Mets' comeback falls short in Sunday's 3-2 loss at Royals

The first half of the Mets‘ 2025 season is in the books. New York lost Sunday’s finale at the Kansas City Royals, 3-2, after a ninth-inning comeback fell short. The Mets enter the 2025 MLB All-Star break with a series win, however, after Friday’s 8-3 comeback and Saturday’s 3-1 triumph.

Takeaways

  1. At 55-42, the Mets have won seven of their past 11 games. As of this article’s publishing, they are tied alongside the Philadelphia Phillies, who entered Sunday afternoon’s game at the San Diego Padres with a 54-41 record. Despite the loss to the Royals (47-50), New York has won three of its past four series. Ultimately, it has a chance to keep the ball rolling Friday when the second half starts with a three-game set at the Cincinnati Reds.
  2. Clay Holmes gave the Mets a chance but got no support.
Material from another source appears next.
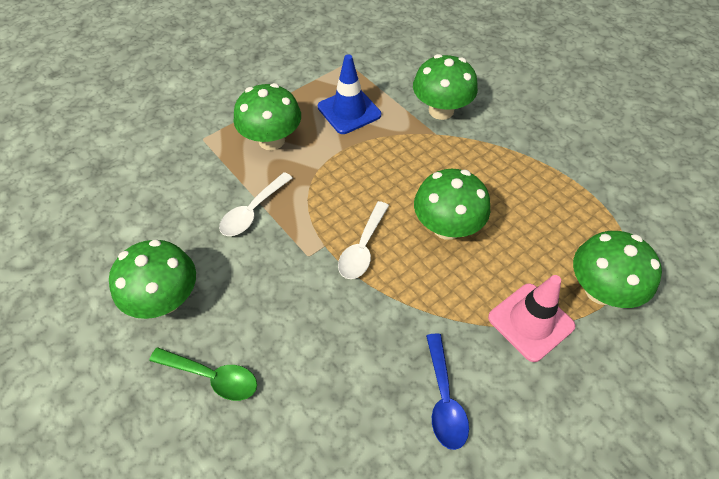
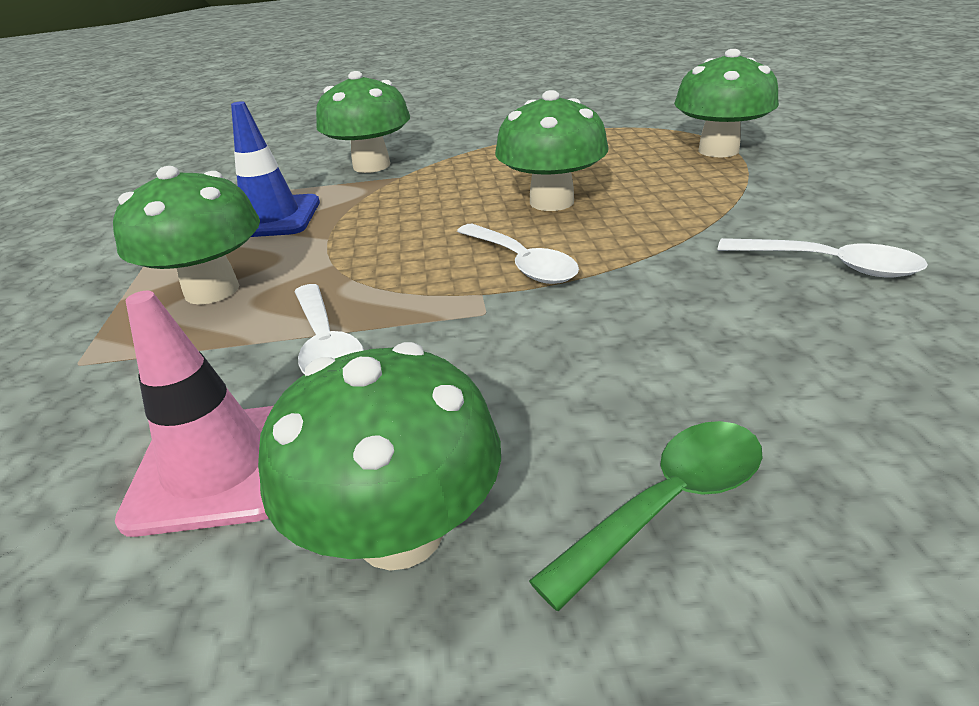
camera: 55 degrees left, 20 degrees down
(444, 399) = (829, 265): blue spoon -> white spoon
(530, 322) = (736, 189): pink traffic cone -> pink traffic cone (217, 467)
Holmes (8-4, 3.31 ERA) was the tough-luck no-decision pitcher after the right-hander allowed two runs on five hits while striking out two and walking one in five innings. He threw 50 strikes on 81 pitches. His only scoring came via John Rave‘s RBI double down the right-field line with runners on second and third. It was a groundball that just stayed fair before trickling into the corner.
  3. Overall,Sean Manaea showed some serious signs of life in his season debut. He relieved Holmes for the sixth, seventh, eighth and ninth innings, striking out seven and scattering five hits in 3.1 IP. Manaea threw 44 strikes on 65 pitches — the highlight was him striking out the side in the seventh. Unfortunately for Manaea, the ninth saw him allow back-to-back one-out singles — capped by Nick Loftin‘s game-winning knock that drove home Tyler Tolbert. The Mets, though, need Manaea to be a key cog in the rotation for the stretch run. The bottom line is that he provided real promise throughout his first outing back from injury.
  4. Mark Vientos, Ronny Mauricio and Tyrone Taylor notched multi-hit games with two knocks apiece. Among them, Mauricio’s leadoff double in the ninth inning set the table for a Jeff McNeil triple that broke the Mets’ scoring drought before Jared Young‘s one-out sacrifice fly to center field brought McNeil home and tied the game into the bottom half of the inning. Mauricio is slashing .237/.311/.409 with four home runs and six RBI in 29 games since his June 3 promotion from Triple-A Syracuse.

Who’s the MVP?

Loftin, who got the best of Manaea in the game’s biggest spot.

Highlights

What’s next

After Tuesday’s All-Star Game, the second half of the Mets’ season starts Friday at 7:10 p.m. on SNY with New York’s three-game series against the Reds in Cincinnati.